Auteur d’un ouvrage sur la citoyenneté, Josué Mérilien estime que l’école haïtienne actuelle reste prisonnière d’un modèle hérité de la colonisation, incapable de former de véritables citoyens conscients de leurs droits et devoirs.
«L’école que nous avons aujourd’hui ne forme pas des citoyens haïtiens. Elle forme selon le prototype du modèle colonial. Il faut déconstruire le présent modèle pour haïtianiser l’école, bâtir celle qui repose sur nos valeurs», a-t-il déclaré.
Une critique du statu quo ministériel
Le syndicaliste n’a pas mâché ses mots à l’égard du ministre de l’Éducation, Antoine Augustin, qu’il accuse de reconnaître l’effondrement de l’école haïtienne sans poser d’actions concrètes pour sa reconstruction. Selon Mérilien, la refondation du système éducatif passe nécessairement par une vision politique claire, un projet de société fondé sur la connaissance de soi et une éducation ancrée dans la réalité haïtienne.

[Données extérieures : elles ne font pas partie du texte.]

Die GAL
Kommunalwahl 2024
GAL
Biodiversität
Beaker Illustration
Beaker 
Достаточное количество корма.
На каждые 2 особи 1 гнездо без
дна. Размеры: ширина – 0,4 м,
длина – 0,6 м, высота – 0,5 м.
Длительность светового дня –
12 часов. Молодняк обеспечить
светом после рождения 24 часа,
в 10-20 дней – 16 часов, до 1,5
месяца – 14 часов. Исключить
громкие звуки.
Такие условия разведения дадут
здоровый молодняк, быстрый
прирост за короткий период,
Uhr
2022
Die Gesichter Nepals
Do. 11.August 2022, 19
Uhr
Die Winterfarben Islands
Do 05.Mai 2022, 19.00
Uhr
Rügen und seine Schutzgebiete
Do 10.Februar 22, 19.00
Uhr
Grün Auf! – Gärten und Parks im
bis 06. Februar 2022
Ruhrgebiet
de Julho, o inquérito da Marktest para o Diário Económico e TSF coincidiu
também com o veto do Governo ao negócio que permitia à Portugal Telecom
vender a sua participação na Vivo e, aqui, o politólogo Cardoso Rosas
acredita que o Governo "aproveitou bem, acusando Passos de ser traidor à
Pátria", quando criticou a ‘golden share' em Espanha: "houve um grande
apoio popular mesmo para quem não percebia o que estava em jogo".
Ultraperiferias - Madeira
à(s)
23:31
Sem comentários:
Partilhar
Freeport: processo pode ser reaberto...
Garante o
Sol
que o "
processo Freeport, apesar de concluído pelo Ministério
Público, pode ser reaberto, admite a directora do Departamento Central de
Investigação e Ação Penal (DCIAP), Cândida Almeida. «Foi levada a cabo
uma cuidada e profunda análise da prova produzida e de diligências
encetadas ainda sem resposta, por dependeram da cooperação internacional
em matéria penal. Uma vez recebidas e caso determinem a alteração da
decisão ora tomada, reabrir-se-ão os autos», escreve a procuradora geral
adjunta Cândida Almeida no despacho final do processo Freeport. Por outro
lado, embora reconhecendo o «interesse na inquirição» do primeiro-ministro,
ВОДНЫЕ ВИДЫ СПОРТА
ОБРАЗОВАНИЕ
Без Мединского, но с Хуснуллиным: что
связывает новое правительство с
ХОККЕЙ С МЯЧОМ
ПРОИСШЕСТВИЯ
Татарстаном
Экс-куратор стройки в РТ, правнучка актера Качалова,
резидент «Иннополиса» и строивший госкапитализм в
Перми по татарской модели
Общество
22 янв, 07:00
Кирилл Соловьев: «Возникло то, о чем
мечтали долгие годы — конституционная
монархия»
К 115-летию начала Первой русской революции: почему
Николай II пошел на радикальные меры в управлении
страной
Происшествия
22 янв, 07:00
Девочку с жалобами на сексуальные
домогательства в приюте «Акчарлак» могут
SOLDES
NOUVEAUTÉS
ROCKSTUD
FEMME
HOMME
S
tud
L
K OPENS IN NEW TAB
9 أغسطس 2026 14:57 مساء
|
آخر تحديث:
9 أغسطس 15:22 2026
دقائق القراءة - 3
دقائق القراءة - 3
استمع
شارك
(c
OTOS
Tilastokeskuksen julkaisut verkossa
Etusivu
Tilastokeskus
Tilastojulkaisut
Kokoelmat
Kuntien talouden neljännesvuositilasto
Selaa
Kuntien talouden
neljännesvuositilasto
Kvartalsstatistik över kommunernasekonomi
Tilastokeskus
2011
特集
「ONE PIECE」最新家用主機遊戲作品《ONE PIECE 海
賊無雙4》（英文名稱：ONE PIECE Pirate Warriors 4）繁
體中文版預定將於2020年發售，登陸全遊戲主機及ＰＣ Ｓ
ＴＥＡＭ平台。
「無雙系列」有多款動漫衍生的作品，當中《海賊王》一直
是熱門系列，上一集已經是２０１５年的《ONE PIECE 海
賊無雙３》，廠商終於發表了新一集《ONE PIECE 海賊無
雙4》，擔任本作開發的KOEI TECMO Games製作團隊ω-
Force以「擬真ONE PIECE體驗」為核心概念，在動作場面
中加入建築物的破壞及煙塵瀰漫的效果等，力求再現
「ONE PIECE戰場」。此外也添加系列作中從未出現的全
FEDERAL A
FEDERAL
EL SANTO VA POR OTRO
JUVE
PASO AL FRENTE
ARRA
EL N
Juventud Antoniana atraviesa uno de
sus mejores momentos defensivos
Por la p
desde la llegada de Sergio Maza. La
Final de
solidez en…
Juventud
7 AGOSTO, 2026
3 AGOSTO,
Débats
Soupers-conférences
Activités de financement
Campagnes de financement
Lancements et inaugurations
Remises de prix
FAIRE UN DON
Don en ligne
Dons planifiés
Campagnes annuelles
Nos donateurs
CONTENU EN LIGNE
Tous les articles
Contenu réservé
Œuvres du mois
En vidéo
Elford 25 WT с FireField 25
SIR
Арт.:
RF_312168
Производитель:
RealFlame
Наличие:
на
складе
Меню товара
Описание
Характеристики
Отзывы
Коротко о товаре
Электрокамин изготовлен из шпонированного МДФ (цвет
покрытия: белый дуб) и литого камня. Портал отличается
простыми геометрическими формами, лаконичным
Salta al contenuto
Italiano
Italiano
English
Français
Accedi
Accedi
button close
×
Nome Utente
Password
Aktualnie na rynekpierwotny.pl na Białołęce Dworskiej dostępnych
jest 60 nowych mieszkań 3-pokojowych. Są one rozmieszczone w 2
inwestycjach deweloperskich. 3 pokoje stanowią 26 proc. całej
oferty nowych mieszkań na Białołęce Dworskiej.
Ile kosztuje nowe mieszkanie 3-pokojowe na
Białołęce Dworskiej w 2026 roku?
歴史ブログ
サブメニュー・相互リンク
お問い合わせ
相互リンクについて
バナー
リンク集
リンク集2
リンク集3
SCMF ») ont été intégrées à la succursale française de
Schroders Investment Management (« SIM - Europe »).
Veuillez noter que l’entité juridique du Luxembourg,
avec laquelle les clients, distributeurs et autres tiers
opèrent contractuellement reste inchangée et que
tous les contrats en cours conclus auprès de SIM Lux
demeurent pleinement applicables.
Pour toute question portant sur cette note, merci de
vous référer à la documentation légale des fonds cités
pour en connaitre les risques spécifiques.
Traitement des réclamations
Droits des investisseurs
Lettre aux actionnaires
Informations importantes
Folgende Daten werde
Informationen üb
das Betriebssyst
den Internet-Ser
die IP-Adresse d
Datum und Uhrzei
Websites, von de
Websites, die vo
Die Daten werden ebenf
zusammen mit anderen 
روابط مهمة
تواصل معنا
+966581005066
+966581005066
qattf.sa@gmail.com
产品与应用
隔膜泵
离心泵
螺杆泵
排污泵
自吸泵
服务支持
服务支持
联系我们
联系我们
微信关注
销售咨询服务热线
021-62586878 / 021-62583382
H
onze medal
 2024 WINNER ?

Trois axes pour transformer l’école haïtienne
Pour passer d’une école coloniale à une école de transformation citoyenne, Josué Mérilien propose trois axes prioritaires :
- Réorganiser l’éducation nationale à travers une politique publique qui valorise l’enseignement de la culture, de l’histoire et des savoirs haïtiens;
- Lancer une mobilisation sociale afin d’imposer un modèle éducatif capable de reconnecter l’être haïtien à sa citoyenneté et à son humanité;
- Se doter d’outils pédagogiques favorisant l’enseignement des valeurs citoyennes, morales et humaines.
Vers une école de libération plutôt qu’une école d’aliénation
Pour Mérilien, repenser l’école, c’est repenser la société. L’éducation ne doit plus être un outil de reproduction sociale ou de domination culturelle, mais un espace d’émancipation, de dignité et de créativité nationale.
Son plaidoyer s’inscrit dans une démarche de longue haleine, portée par une génération d’enseignants, d’intellectuels et d’acteurs communautaires, convaincus que l’avenir d’Haïti se jouera d’abord sur les bancs de l’école.
«Une école haïtienne, ce n’est pas seulement une école en Haïti. C’est une institution qui forme des Haïtiens dans leur esprit, leur culture et leur conscience», conclut le professeur syndicaliste.